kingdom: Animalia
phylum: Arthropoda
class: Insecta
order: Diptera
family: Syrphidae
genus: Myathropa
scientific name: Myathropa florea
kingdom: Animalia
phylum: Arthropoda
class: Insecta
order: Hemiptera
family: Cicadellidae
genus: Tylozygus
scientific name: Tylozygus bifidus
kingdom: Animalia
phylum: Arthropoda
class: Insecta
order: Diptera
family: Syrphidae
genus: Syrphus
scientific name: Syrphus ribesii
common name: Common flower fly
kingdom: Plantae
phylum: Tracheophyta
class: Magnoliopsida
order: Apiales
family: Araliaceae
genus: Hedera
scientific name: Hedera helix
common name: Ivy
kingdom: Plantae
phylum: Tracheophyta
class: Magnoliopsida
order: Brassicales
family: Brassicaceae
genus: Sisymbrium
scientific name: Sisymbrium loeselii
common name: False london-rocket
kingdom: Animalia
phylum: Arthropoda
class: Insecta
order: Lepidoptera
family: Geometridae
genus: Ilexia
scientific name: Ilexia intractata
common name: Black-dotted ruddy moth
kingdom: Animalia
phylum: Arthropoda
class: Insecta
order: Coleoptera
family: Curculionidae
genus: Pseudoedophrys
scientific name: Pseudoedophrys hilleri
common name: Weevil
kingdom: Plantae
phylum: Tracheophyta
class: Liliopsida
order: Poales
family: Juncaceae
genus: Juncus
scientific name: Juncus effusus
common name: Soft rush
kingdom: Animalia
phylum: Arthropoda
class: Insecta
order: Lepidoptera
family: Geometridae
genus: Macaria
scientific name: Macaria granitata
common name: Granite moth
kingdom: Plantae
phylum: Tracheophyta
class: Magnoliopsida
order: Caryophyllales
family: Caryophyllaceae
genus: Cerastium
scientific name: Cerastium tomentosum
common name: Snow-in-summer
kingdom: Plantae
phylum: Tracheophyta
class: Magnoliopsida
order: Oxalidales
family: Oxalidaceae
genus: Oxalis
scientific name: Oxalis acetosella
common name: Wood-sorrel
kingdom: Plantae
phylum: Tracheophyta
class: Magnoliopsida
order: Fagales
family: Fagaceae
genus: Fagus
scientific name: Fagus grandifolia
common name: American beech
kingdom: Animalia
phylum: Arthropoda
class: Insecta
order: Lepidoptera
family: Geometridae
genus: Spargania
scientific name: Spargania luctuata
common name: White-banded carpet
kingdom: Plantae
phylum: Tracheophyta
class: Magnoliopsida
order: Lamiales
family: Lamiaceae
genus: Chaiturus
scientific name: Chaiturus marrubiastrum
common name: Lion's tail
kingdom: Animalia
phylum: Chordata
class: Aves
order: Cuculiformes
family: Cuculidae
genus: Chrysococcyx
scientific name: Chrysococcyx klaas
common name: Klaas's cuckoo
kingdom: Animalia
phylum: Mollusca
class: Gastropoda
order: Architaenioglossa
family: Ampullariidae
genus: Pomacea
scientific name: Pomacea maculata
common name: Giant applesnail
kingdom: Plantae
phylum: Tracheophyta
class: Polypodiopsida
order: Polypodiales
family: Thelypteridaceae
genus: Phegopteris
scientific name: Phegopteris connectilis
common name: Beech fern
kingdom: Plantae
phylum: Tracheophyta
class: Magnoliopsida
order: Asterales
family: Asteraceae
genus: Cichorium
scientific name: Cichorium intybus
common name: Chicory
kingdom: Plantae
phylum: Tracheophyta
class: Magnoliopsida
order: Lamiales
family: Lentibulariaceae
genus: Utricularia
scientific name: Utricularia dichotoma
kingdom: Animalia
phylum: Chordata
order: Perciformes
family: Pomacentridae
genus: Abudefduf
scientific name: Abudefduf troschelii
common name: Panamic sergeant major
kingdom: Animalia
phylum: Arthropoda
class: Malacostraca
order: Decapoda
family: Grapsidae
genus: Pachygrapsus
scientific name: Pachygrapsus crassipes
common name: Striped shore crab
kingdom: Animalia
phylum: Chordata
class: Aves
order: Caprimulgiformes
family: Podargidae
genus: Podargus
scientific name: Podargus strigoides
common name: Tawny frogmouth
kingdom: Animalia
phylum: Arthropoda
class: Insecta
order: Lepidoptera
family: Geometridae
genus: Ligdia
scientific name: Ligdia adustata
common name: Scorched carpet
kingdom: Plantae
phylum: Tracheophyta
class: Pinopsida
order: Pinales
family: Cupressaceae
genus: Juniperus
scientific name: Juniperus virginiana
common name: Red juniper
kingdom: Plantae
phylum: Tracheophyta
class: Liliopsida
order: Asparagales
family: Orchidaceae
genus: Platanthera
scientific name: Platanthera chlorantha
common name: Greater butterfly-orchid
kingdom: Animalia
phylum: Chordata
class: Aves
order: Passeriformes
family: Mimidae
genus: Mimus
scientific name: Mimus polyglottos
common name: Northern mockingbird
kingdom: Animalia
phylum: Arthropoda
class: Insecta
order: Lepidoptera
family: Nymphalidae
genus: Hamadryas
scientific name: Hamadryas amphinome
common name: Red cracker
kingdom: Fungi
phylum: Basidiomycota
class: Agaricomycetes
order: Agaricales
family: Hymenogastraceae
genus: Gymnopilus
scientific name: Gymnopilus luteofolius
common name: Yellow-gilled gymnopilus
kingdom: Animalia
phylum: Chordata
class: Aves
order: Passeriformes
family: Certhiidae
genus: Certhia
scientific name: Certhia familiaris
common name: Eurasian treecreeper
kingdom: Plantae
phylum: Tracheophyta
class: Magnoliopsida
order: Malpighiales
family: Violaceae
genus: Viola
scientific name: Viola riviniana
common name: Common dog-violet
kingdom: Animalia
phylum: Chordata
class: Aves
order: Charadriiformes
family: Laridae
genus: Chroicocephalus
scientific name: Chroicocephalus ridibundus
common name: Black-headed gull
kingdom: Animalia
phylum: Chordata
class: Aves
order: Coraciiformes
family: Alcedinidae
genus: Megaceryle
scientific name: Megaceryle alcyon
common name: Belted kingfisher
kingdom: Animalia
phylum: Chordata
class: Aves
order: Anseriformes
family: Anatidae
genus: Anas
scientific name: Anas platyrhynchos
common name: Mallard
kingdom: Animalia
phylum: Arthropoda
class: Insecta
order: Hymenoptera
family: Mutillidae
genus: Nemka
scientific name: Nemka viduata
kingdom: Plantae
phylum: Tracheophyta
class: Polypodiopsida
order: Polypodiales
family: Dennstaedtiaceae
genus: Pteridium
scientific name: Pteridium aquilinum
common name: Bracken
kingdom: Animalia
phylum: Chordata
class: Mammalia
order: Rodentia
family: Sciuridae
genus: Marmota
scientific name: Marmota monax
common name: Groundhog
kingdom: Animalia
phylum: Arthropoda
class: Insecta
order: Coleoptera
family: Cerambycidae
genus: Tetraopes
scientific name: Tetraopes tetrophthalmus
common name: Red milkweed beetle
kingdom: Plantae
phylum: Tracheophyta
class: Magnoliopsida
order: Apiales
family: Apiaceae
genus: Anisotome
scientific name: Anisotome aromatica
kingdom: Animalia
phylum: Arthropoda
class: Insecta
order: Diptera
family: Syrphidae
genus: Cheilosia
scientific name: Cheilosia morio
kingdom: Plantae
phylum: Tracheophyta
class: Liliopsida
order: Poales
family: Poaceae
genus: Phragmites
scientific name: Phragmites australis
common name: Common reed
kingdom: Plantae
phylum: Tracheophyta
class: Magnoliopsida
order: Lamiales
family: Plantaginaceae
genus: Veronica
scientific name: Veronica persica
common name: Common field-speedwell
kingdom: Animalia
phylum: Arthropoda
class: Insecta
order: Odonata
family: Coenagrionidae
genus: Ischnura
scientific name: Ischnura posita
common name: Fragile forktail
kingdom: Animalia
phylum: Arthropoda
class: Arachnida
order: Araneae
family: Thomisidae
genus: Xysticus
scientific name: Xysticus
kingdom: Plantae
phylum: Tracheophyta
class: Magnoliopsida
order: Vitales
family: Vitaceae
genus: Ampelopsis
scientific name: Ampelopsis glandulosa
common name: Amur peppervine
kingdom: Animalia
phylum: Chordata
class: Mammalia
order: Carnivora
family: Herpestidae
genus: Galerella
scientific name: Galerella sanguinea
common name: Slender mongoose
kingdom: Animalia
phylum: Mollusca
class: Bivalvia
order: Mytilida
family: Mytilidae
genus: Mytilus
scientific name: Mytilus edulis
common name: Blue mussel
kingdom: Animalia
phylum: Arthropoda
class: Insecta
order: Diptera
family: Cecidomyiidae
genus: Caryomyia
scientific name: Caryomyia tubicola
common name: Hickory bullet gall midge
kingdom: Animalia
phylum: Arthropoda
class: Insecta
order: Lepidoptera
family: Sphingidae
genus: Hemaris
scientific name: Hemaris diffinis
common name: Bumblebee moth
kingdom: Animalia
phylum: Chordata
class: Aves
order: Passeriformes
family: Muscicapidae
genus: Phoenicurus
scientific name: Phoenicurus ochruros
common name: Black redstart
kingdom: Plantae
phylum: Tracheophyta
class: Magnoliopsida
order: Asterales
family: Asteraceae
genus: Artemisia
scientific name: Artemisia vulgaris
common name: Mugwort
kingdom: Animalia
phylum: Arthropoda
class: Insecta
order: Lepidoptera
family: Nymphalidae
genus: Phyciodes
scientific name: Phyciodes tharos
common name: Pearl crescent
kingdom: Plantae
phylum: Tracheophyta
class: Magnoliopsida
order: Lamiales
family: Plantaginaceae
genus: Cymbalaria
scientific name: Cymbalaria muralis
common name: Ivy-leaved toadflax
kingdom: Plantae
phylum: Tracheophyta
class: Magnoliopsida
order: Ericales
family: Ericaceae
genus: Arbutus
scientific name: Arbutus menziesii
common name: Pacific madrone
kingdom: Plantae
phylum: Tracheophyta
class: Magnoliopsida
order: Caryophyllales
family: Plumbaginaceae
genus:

*WHAT IS BEING ASKED*:
Print the data above word for word, everything from its first line down to the line containing "genus: Juncus", with both of those lines included.

*TASK RESULT*:
kingdom: Animalia
phylum: Arthropoda
class: Insecta
order: Diptera
family: Syrphidae
genus: Myathropa
scientific name: Myathropa florea
kingdom: Animalia
phylum: Arthropoda
class: Insecta
order: Hemiptera
family: Cicadellidae
genus: Tylozygus
scientific name: Tylozygus bifidus
kingdom: Animalia
phylum: Arthropoda
class: Insecta
order: Diptera
family: Syrphidae
genus: Syrphus
scientific name: Syrphus ribesii
common name: Common flower fly
kingdom: Plantae
phylum: Tracheophyta
class: Magnoliopsida
order: Apiales
family: Araliaceae
genus: Hedera
scientific name: Hedera helix
common name: Ivy
kingdom: Plantae
phylum: Tracheophyta
class: Magnoliopsida
order: Brassicales
family: Brassicaceae
genus: Sisymbrium
scientific name: Sisymbrium loeselii
common name: False london-rocket
kingdom: Animalia
phylum: Arthropoda
class: Insecta
order: Lepidoptera
family: Geometridae
genus: Ilexia
scientific name: Ilexia intractata
common name: Black-dotted ruddy moth
kingdom: Animalia
phylum: Arthropoda
class: Insecta
order: Coleoptera
family: Curculionidae
genus: Pseudoedophrys
scientific name: Pseudoedophrys hilleri
common name: Weevil
kingdom: Plantae
phylum: Tracheophyta
class: Liliopsida
order: Poales
family: Juncaceae
genus: Juncus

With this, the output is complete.